As one of the oldest inhabitants, his anecdotes of the early days of Skegness were of particular interest to students of local history, especially insofar as they touched upon seafaring matters. On one occasion he told Mr. James Giles, the well-known local antiquary, that he once saw as many as 150 sail, mostly colliers, anchored between “Knock and Main” (i.e., in the Wainfleet Roadstead between the Outer Knock Sand and the shore at Gibraltar Point), practically the whole of Skegness’s coal supplies in those days being brought by sea from the Northumbrian ports. He related that the skippers and crews used to go ashore to the old Ship Hotel at Gibraltar Point, the anchored vessels being easily visible from the taproom window, as the outer sandhills were much lower at that time.

LAST THOUGHTS OF THE LIFEBOAT

He spent his later years with his son-in-law and daughter, Mr. and Mrs. Henry Horn, at 199 Roman Bank, Skegness, and it was there that he passed away last week. It is moving to relate that as this grand old seaman sank into his last sleep, his thoughts appeared to fly to the lifeboat he had once manned, and almost his last words, accompanied by a characteristic sweep of the arm, were “Pull her round! ”

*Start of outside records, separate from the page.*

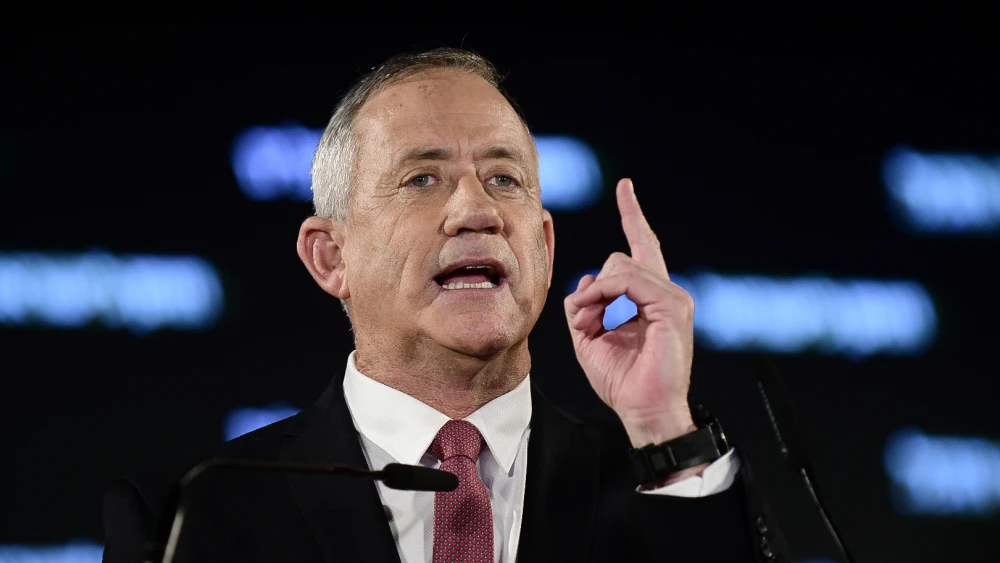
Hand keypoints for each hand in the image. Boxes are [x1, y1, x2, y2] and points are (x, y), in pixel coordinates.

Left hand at [564, 179, 697, 450]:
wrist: (644, 411)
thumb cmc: (622, 381)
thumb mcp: (590, 338)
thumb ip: (585, 306)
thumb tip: (585, 282)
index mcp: (651, 297)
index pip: (642, 246)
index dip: (633, 214)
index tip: (625, 187)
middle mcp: (666, 292)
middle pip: (621, 257)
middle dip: (593, 285)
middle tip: (583, 319)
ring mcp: (673, 298)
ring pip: (620, 266)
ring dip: (594, 293)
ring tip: (588, 323)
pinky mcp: (672, 307)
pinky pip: (628, 280)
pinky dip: (604, 293)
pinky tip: (595, 312)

He leaves five daughters and one son, and one of his sisters, Mrs. Lovel, of Old Bolingbroke, survives him.

Last Saturday’s service at St. Clement’s Church was conducted by the Rev. W. R. Dewey, and six lifeboatmen caried their old comrade to his last resting place. These bearers included three members of the present crew in the persons of Messrs. George Perrin (coxswain), Wilfred Perrin (second coxswain) and Bob Grunnill (bowman), and three former lifeboatmen in Messrs. Matt. Grunnill (ex-coxswain), Chas. Rose and Harry Rose. Other past and present members of the crew were included among those who followed.

LIFEBELT BURIED WITH HIM

A last request of the deceased lifeboatman was observed in that his Institution lifebelt was placed in the coffin and buried with him. The familiar flag of the R.N.L.I., as stated above, draped the coffin, on which also rested deceased’s peaked cap, these also being lowered into the grave. As the mourners were departing the lifeboatman paid their last tribute by burning a flare, turning from green to white.

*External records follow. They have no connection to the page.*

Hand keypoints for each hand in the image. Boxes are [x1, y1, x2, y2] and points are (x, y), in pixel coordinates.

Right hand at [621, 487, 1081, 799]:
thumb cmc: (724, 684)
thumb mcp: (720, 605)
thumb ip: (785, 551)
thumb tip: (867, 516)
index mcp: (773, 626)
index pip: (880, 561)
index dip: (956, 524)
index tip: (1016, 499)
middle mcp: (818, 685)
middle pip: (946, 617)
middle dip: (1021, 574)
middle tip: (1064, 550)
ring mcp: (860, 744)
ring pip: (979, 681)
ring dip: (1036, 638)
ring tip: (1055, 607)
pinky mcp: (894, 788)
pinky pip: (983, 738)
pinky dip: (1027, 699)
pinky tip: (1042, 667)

The family mourners included Mrs. Simpson (West Hartlepool), daughter; Mrs. Halford (Birmingham), daughter; Mr. and Mrs. Gaunt (East Kirkby), son-in-law and daughter; Mr. and Mrs. Henry Horn, son-in-law and daughter; Miss Doris Horn and Mr. William Horn, Mrs. Saunders, Misses P. and L. Freeman, Miss K. Gaunt, Messrs. Frank, George and Fred Gaunt, grandchildren; Mrs. Freeman, sister-in-law; Mrs. Fred Grunnill, sister-in-law; and Mrs. Baker, niece. Mrs. Strickland and Mrs. Wheatman attended with many other friends.

Wreaths were sent by: Mrs. Horn (daughter) and family; Mr. and Mrs, Gaunt (son-in-law and daughter) ; Mrs. Simpson; Mrs. Halford; Mrs. Freeman; Mrs. Saunders; the Coxswain and Crew of the Skegness Lifeboat; the Chairman and Members of the Winthorpe Sick and Dividing Club; Mr. W. A. Dickenson; Mrs. Strickland; Doris and Willie; Grandchildren at Beverley; Grandchildren at Leicester; Grandchildren at Whitwick, Leics.; Mrs. J. Hutson (daughter-in-law) and family; From his old pal Jack Moody, and Mrs. Shaw; Mr. Geo. Hutson (nephew); Mrs. W. Horn; Mrs. Fred Grunnill; and Mrs. Baker.

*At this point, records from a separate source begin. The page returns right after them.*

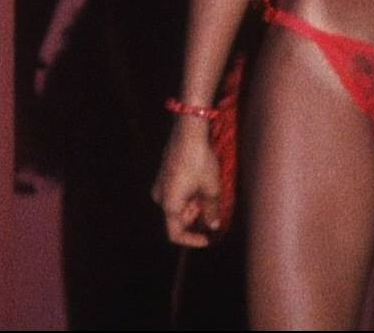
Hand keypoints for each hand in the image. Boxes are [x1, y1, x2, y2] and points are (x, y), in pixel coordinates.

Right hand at [152, 120, 223, 247]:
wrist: (189, 132)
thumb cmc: (199, 161)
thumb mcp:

The funeral arrangements were carried out by Messrs. Geo. Dunkley and Son, of Skegness.

The “Skegness News” is indebted to Mr. James Giles, of Syne Hills,” Seacroft, Mr. Matt. Grunnill (coxswain of the “Samuel Lewis” for 24 years), and Mr. Jack Green (an old lifeboat comrade of deceased’s) for many of the details of the late Mr. Hutson’s career which are reproduced above.